Oraler Typus Oraler Typus
Ursächliche Faktoren Deprivation, Entzug im Babyalter; fehlende Befriedigung, weil die Mutter nicht da war, krank war oder zu wenig Zeit hatte; zu wenig Liebe, Wärme, Körperkontakt; zu frühes Abstillen; nicht genügende Ernährung über den Mund; In der Kindheit oft Enttäuschungs- und Frustationserlebnisse bei versuchter Kontaktaufnahme oder suche nach Nähe und Wärme; oft depressive Phasen in später Kindheit oder früher Jugend; Kompensationsverhalten: frühreife Entwicklung, frühes Gehen und Sprechen.
     
Energetischer Zustand Ungenügende Ladung, die zur Peripherie des Körpers zwar fliesst, aber zu schwach. mangel an Energie in Augen, Händen, Füssen und Genitalien; am wenigsten in der unteren Körperhälfte; Geschlechtsorgane nicht voll erregungsfähig.
     
Körperliche Erscheinung Längenwachstum betont; Körper lang und dünn; Muskulatur unterentwickelnt, vor allem an Armen und Beinen; oft unterernährt; Körper wirkt, als fiele er in sich zusammen; Becken meist klein; Körperbehaarung spärlich, Augen ausdruckslos; schmollender, saugender Mund; durch Entzug der oralen Befriedigung ist Saugimpuls vermindert - kein richtiges tiefes Atmen möglich -  Energiepegel bleibt niedrig.
     
Psychologische Begleitmerkmale Angst: Allein und verlassen zu sein; Angst, zu sterben, nicht existieren zu können, wenn nicht genug 'Nahrung' da ist; ständiges Gefühl von Mangel ('Es ist nicht genug für mich da'); Resignation; mangelnde Selbständigkeit ('hilf mir', 'ich brauch dich, um zu überleben', 'machs für mich'); Verantwortung abgeben; Anklammern oder Anlehnen an andere; nicht gut oder überhaupt nicht allein sein können; übertriebenes Bedürfnis nach Kontakt mit anderen Menschen, nach deren Wärme und Hilfe. Unterdrückung starker Sehnsuchts- oder Wunschgefühle erzeugt inneres Gefühl der Leere, andere sollen diese Leere ausfüllen; starke Stimmungsschankungen (stake Depression - grundlose Freude); Einstellung, 'man schulde ihm etwas'; oft saugende, vereinnahmende Art, Unfähigkeit, zu geben; verminderte Agressivität; Kompensationsverhalten: übertriebene Selbständigkeit, die jedoch in Stress-Situationen zusammenbricht.

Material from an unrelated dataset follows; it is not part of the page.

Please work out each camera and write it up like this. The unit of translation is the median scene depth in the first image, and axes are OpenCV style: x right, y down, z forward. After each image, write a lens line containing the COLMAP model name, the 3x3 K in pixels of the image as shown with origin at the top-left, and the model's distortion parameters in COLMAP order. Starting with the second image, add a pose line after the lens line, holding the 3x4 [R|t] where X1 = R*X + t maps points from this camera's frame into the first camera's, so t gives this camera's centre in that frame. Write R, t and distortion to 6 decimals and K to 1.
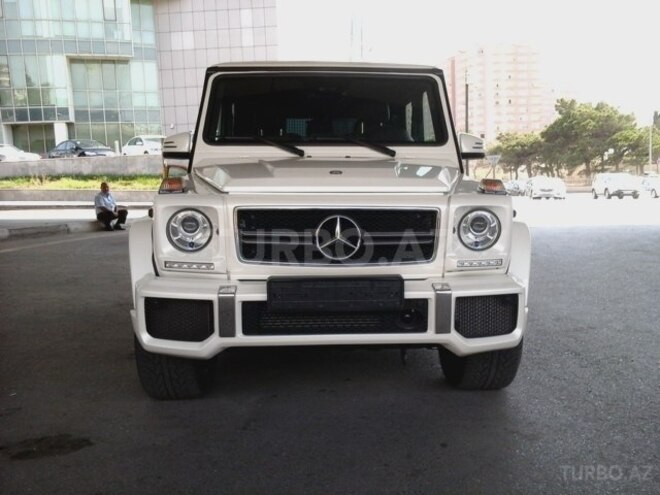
lens RADIAL K [[639.3, 0, 331.2], [0, 639.3, 247.9], [0, 0, 1]] dist [0.000722, -0.004320]
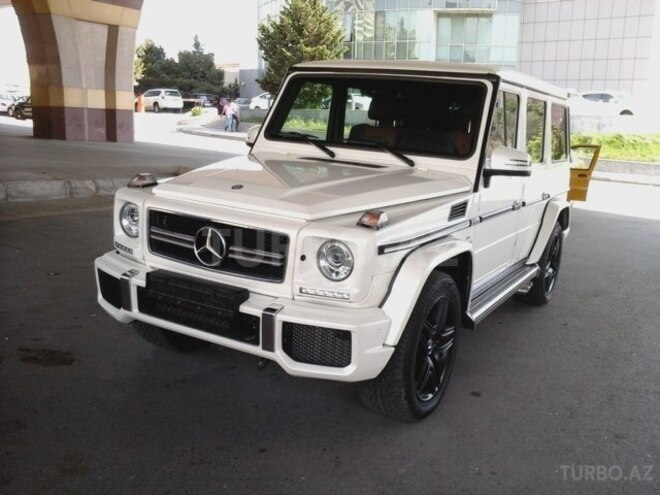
lens RADIAL K [[639.3, 0, 331.2], [0, 639.3, 247.9], [0, 0, 1]] dist [0.000722, -0.004320]
pose [[0.837074, 0.168330, -0.520549, 0.759152], [-0.128654, 0.985372, 0.111755, -0.163266], [0.531747, -0.026576, 0.846486, 0.144453]]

Nähe kann nur auf der Basis des Bedürfnisses nach Wärme und Halt hergestellt werden (infantile Basis); Konflikt: 'Wenn ich unabhängig und selbständig bin, muss ich auf Halt und Wärme verzichten'. Oraler bleibt daher in abhängiger Position ('Ich kann mein Bedürfnis nach Halt und Wärme befriedigen, solange ich nicht selbständig bin'). Häufig geht der orale Typus gar keine Beziehung ein (was es ihm dann nicht möglich macht, sich mit seinen Ängsten zu konfrontieren). Wenn er eine eingeht, dann möchte er alles von diesem einen Partner haben. Essen: Orale essen meist sehr viel, nehmen aber nicht zu (wachsen nicht wirklich an dem was, sie bekommen). Sexualität: Hingabefähigkeit, aber kein Feuer; zärtlich, Schmelzbedürfnisse; Sinnlichkeit; manchmal lasch. Stärken: Schönheitsideal; Anhänglichkeit, Zartes; Feinfühligkeit für Situationen, Stimmungen, Athmosphäre; Ästhetik. Häufige Krankheiten: Depression, Kreislauf, Gelenke.
     
Therapieziele: Kontaktaufnahme mit der ohnmächtigen Wut, dem Terror, den man erlebt hat; Annehmen der Wut; oft ist aber Arschtritt notwendig, dass diese Wut überhaupt zugelassen wird; am anfang oft Theater -  das ist aber schon ein grosser Sprung, um mit Energien überhaupt in Kontakt zu kommen; zuerst ist Resignation da, dann kommt Wut. Oraler Typ muss lernen, aus eigener Kraft zu geben und darauf zu vertrauen, dass er auch dann noch geliebt wird, wenn er unabhängig und selbständig ist; er muss lernen, die eigenen Bedürfnisse und Sehnsüchte direkt auszudrücken.Beschäftigung mit dem Positiven: Feiern, Tanzen, Energie in Bewegung setzen ! Gut: Rebirthing, Dynamische Meditation.